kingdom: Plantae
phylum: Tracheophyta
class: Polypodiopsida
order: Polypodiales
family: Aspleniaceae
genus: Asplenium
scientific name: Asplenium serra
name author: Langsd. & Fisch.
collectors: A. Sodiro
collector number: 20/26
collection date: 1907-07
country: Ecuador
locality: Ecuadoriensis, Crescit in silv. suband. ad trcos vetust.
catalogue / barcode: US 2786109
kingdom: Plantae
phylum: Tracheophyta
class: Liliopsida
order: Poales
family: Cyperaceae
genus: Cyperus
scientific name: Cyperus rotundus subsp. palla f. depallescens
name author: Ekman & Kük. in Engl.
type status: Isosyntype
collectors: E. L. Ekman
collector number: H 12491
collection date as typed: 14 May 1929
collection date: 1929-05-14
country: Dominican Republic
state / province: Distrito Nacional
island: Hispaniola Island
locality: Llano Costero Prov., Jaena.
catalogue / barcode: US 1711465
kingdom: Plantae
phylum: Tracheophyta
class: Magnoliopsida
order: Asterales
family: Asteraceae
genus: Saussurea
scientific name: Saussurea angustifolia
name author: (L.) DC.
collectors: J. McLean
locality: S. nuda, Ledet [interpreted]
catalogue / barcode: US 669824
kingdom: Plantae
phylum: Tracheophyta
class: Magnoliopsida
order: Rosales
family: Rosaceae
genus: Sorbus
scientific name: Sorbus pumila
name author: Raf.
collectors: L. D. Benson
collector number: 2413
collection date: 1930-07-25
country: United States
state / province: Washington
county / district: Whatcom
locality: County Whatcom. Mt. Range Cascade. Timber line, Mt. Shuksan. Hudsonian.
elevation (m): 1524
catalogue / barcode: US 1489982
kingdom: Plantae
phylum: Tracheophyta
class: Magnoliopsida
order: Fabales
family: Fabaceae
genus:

- - - - - - -

EXERCISE BRIEF:
Repeat word for word the lines of the records from the one holding "country: United States" through the last line, both ends included.

THE RESPONSE:
country: United States
state / province: Washington
county / district: Whatcom
locality: County Whatcom. Mt. Range Cascade. Timber line, Mt. Shuksan. Hudsonian.
elevation (m): 1524
catalogue / barcode: US 1489982
kingdom: Plantae
phylum: Tracheophyta
class: Magnoliopsida
order: Fabales
family: Fabaceae
genus:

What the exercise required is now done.